→ **Task data**:
..............................

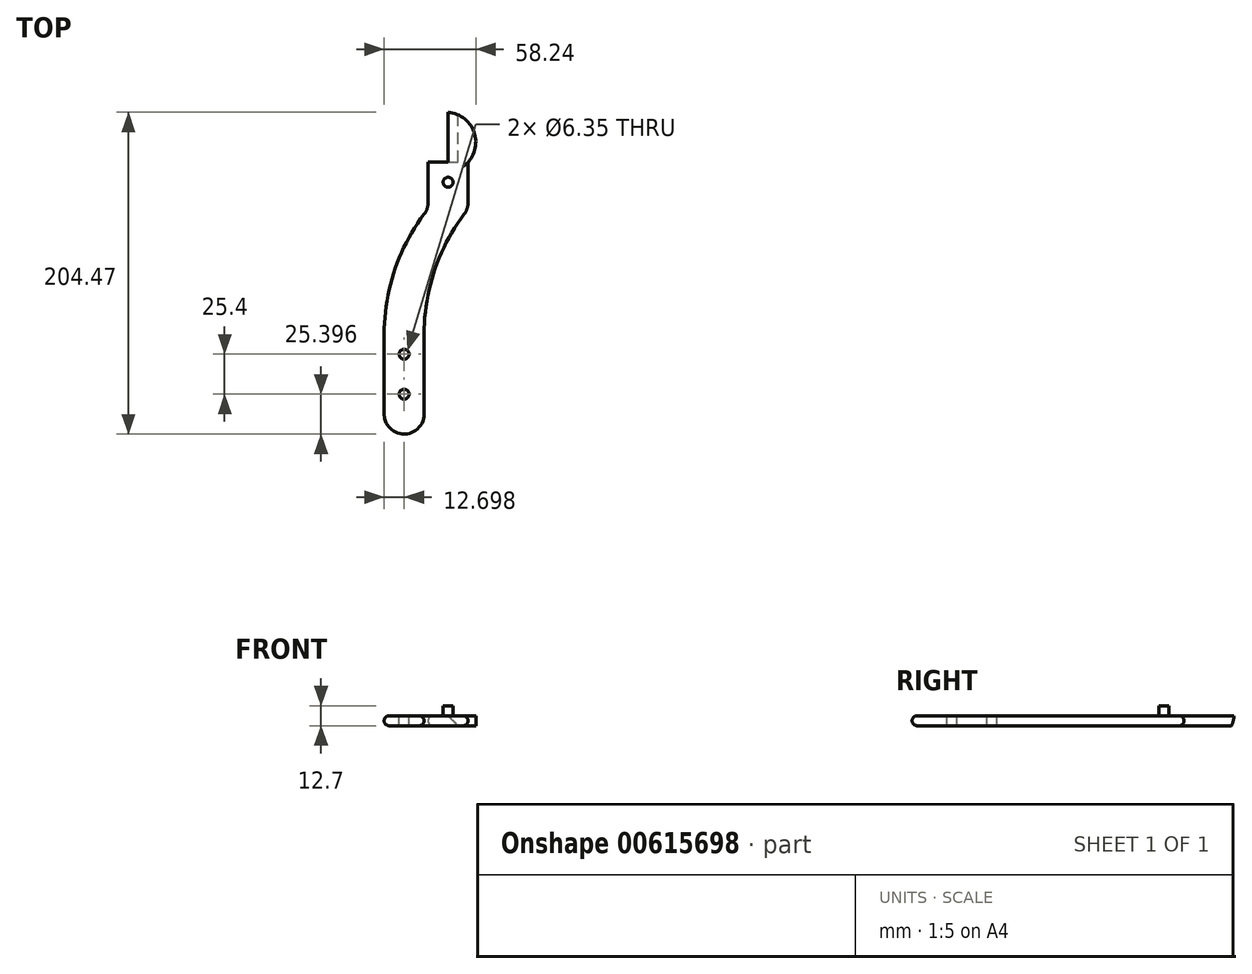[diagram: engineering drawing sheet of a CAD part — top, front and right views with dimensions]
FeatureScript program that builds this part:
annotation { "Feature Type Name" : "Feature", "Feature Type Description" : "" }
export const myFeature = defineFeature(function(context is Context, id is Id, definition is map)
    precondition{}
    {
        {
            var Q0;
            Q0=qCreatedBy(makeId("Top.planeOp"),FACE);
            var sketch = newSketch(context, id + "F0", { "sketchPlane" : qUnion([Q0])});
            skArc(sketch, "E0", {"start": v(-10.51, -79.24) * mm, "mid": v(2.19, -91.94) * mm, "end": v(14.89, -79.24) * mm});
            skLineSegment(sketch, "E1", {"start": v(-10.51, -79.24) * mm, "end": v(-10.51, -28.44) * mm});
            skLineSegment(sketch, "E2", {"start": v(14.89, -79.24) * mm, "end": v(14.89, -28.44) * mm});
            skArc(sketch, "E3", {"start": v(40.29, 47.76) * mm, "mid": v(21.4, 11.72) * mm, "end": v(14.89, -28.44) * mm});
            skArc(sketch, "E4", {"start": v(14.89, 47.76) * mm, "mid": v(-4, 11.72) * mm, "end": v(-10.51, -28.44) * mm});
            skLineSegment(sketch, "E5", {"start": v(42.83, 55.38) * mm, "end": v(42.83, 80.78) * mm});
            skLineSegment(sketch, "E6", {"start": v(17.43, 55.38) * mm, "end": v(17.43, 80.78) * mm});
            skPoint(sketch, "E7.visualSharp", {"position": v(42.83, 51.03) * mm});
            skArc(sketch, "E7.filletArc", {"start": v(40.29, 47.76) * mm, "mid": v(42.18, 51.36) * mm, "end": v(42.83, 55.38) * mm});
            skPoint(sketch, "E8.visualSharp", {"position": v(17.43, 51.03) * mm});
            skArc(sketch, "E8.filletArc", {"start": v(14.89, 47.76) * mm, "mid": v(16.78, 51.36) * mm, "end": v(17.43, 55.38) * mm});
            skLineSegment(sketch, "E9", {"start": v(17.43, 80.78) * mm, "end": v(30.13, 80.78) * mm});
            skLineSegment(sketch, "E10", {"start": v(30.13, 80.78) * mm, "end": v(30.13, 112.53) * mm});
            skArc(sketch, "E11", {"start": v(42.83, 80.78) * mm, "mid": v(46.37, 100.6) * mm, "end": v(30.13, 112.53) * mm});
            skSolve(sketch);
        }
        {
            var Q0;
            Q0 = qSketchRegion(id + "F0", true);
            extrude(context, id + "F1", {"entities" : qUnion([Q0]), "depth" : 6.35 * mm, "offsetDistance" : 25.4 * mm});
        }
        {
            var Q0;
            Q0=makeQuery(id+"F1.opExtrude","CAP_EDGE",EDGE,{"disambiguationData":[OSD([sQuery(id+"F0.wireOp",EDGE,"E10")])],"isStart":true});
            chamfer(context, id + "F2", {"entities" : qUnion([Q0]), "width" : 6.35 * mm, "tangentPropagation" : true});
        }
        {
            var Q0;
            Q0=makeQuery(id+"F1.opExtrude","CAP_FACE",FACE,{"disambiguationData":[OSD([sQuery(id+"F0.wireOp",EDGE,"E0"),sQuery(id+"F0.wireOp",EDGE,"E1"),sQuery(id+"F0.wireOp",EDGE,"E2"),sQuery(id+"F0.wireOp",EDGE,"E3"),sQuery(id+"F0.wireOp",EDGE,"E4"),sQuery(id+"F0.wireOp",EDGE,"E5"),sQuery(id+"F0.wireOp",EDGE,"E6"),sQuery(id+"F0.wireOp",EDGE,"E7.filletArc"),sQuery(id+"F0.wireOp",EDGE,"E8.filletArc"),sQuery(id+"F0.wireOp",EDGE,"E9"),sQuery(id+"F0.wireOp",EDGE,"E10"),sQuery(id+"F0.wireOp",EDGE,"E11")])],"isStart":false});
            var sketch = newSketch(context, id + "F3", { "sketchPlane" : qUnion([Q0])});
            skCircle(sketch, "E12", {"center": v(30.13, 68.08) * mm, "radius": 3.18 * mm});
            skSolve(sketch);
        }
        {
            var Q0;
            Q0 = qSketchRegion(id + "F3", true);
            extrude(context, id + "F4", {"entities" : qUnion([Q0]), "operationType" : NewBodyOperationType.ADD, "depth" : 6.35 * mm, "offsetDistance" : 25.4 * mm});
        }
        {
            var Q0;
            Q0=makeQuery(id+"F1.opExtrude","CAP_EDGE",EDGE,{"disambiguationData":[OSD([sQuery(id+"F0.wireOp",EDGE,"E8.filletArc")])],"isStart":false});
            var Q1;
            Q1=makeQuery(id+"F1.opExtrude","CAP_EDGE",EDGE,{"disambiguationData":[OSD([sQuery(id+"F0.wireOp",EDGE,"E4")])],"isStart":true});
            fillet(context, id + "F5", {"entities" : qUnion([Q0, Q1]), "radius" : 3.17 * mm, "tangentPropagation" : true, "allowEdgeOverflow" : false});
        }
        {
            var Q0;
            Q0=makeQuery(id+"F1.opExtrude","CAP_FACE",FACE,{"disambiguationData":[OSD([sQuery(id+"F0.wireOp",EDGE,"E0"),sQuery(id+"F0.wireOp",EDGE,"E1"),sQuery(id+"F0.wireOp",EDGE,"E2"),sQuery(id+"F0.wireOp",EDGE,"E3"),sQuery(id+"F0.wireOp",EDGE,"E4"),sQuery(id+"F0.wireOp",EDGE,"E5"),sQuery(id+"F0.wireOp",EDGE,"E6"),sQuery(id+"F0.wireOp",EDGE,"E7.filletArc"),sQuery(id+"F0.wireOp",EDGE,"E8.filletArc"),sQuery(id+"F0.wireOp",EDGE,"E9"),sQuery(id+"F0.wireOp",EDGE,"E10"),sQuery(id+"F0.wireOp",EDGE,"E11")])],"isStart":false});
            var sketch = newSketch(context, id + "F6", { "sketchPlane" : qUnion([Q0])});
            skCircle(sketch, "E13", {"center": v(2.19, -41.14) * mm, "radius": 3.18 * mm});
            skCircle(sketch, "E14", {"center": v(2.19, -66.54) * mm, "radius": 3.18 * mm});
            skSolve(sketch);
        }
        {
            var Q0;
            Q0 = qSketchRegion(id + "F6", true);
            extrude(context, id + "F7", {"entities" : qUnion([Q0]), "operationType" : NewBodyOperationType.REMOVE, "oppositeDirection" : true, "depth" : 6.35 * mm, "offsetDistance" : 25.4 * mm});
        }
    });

..............................

→ **Prompt**:
Copy every row above word for word, leaving out the pictures.

→ **Task response**:
[diagram: engineering drawing sheet of a CAD part — top, front and right views with dimensions]
FeatureScript program that builds this part:
annotation { "Feature Type Name" : "Feature", "Feature Type Description" : "" }
export const myFeature = defineFeature(function(context is Context, id is Id, definition is map)
    precondition{}
    {
        {
            var Q0;
            Q0=qCreatedBy(makeId("Top.planeOp"),FACE);
            var sketch = newSketch(context, id + "F0", { "sketchPlane" : qUnion([Q0])});
            skArc(sketch, "E0", {"start": v(-10.51, -79.24) * mm, "mid": v(2.19, -91.94) * mm, "end": v(14.89, -79.24) * mm});
            skLineSegment(sketch, "E1", {"start": v(-10.51, -79.24) * mm, "end": v(-10.51, -28.44) * mm});
            skLineSegment(sketch, "E2", {"start": v(14.89, -79.24) * mm, "end": v(14.89, -28.44) * mm});
            skArc(sketch, "E3", {"start": v(40.29, 47.76) * mm, "mid": v(21.4, 11.72) * mm, "end": v(14.89, -28.44) * mm});
            skArc(sketch, "E4", {"start": v(14.89, 47.76) * mm, "mid": v(-4, 11.72) * mm, "end": v(-10.51, -28.44) * mm});
            skLineSegment(sketch, "E5", {"start": v(42.83, 55.38) * mm, "end": v(42.83, 80.78) * mm});
            skLineSegment(sketch, "E6", {"start": v(17.43, 55.38) * mm, "end": v(17.43, 80.78) * mm});
            skPoint(sketch, "E7.visualSharp", {"position": v(42.83, 51.03) * mm});
            skArc(sketch, "E7.filletArc", {"start": v(40.29, 47.76) * mm, "mid": v(42.18, 51.36) * mm, "end": v(42.83, 55.38) * mm});
            skPoint(sketch, "E8.visualSharp", {"position": v(17.43, 51.03) * mm});
            skArc(sketch, "E8.filletArc", {"start": v(14.89, 47.76) * mm, "mid": v(16.78, 51.36) * mm, "end": v(17.43, 55.38) * mm});
            skLineSegment(sketch, "E9", {"start": v(17.43, 80.78) * mm, "end": v(30.13, 80.78) * mm});
            skLineSegment(sketch, "E10", {"start": v(30.13, 80.78) * mm, "end": v(30.13, 112.53) * mm});
            skArc(sketch, "E11", {"start": v(42.83, 80.78) * mm, "mid": v(46.37, 100.6) * mm, "end": v(30.13, 112.53) * mm});
            skSolve(sketch);
        }
        {
            var Q0;
            Q0 = qSketchRegion(id + "F0", true);
            extrude(context, id + "F1", {"entities" : qUnion([Q0]), "depth" : 6.35 * mm, "offsetDistance" : 25.4 * mm});
        }
        {
            var Q0;
            Q0=makeQuery(id+"F1.opExtrude","CAP_EDGE",EDGE,{"disambiguationData":[OSD([sQuery(id+"F0.wireOp",EDGE,"E10")])],"isStart":true});
            chamfer(context, id + "F2", {"entities" : qUnion([Q0]), "width" : 6.35 * mm, "tangentPropagation" : true});
        }
        {
            var Q0;
            Q0=makeQuery(id+"F1.opExtrude","CAP_FACE",FACE,{"disambiguationData":[OSD([sQuery(id+"F0.wireOp",EDGE,"E0"),sQuery(id+"F0.wireOp",EDGE,"E1"),sQuery(id+"F0.wireOp",EDGE,"E2"),sQuery(id+"F0.wireOp",EDGE,"E3"),sQuery(id+"F0.wireOp",EDGE,"E4"),sQuery(id+"F0.wireOp",EDGE,"E5"),sQuery(id+"F0.wireOp",EDGE,"E6"),sQuery(id+"F0.wireOp",EDGE,"E7.filletArc"),sQuery(id+"F0.wireOp",EDGE,"E8.filletArc"),sQuery(id+"F0.wireOp",EDGE,"E9"),sQuery(id+"F0.wireOp",EDGE,"E10"),sQuery(id+"F0.wireOp",EDGE,"E11")])],"isStart":false});
            var sketch = newSketch(context, id + "F3", { "sketchPlane" : qUnion([Q0])});
            skCircle(sketch, "E12", {"center": v(30.13, 68.08) * mm, "radius": 3.18 * mm});
            skSolve(sketch);
        }
        {
            var Q0;
            Q0 = qSketchRegion(id + "F3", true);
            extrude(context, id + "F4", {"entities" : qUnion([Q0]), "operationType" : NewBodyOperationType.ADD, "depth" : 6.35 * mm, "offsetDistance" : 25.4 * mm});
        }
        {
            var Q0;
            Q0=makeQuery(id+"F1.opExtrude","CAP_EDGE",EDGE,{"disambiguationData":[OSD([sQuery(id+"F0.wireOp",EDGE,"E8.filletArc")])],"isStart":false});
            var Q1;
            Q1=makeQuery(id+"F1.opExtrude","CAP_EDGE",EDGE,{"disambiguationData":[OSD([sQuery(id+"F0.wireOp",EDGE,"E4")])],"isStart":true});
            fillet(context, id + "F5", {"entities" : qUnion([Q0, Q1]), "radius" : 3.17 * mm, "tangentPropagation" : true, "allowEdgeOverflow" : false});
        }
        {
            var Q0;
            Q0=makeQuery(id+"F1.opExtrude","CAP_FACE",FACE,{"disambiguationData":[OSD([sQuery(id+"F0.wireOp",EDGE,"E0"),sQuery(id+"F0.wireOp",EDGE,"E1"),sQuery(id+"F0.wireOp",EDGE,"E2"),sQuery(id+"F0.wireOp",EDGE,"E3"),sQuery(id+"F0.wireOp",EDGE,"E4"),sQuery(id+"F0.wireOp",EDGE,"E5"),sQuery(id+"F0.wireOp",EDGE,"E6"),sQuery(id+"F0.wireOp",EDGE,"E7.filletArc"),sQuery(id+"F0.wireOp",EDGE,"E8.filletArc"),sQuery(id+"F0.wireOp",EDGE,"E9"),sQuery(id+"F0.wireOp",EDGE,"E10"),sQuery(id+"F0.wireOp",EDGE,"E11")])],"isStart":false});
            var sketch = newSketch(context, id + "F6", { "sketchPlane" : qUnion([Q0])});
            skCircle(sketch, "E13", {"center": v(2.19, -41.14) * mm, "radius": 3.18 * mm});
            skCircle(sketch, "E14", {"center": v(2.19, -66.54) * mm, "radius": 3.18 * mm});
            skSolve(sketch);
        }
        {
            var Q0;
            Q0 = qSketchRegion(id + "F6", true);
            extrude(context, id + "F7", {"entities" : qUnion([Q0]), "operationType" : NewBodyOperationType.REMOVE, "oppositeDirection" : true, "depth" : 6.35 * mm, "offsetDistance" : 25.4 * mm});
        }
    });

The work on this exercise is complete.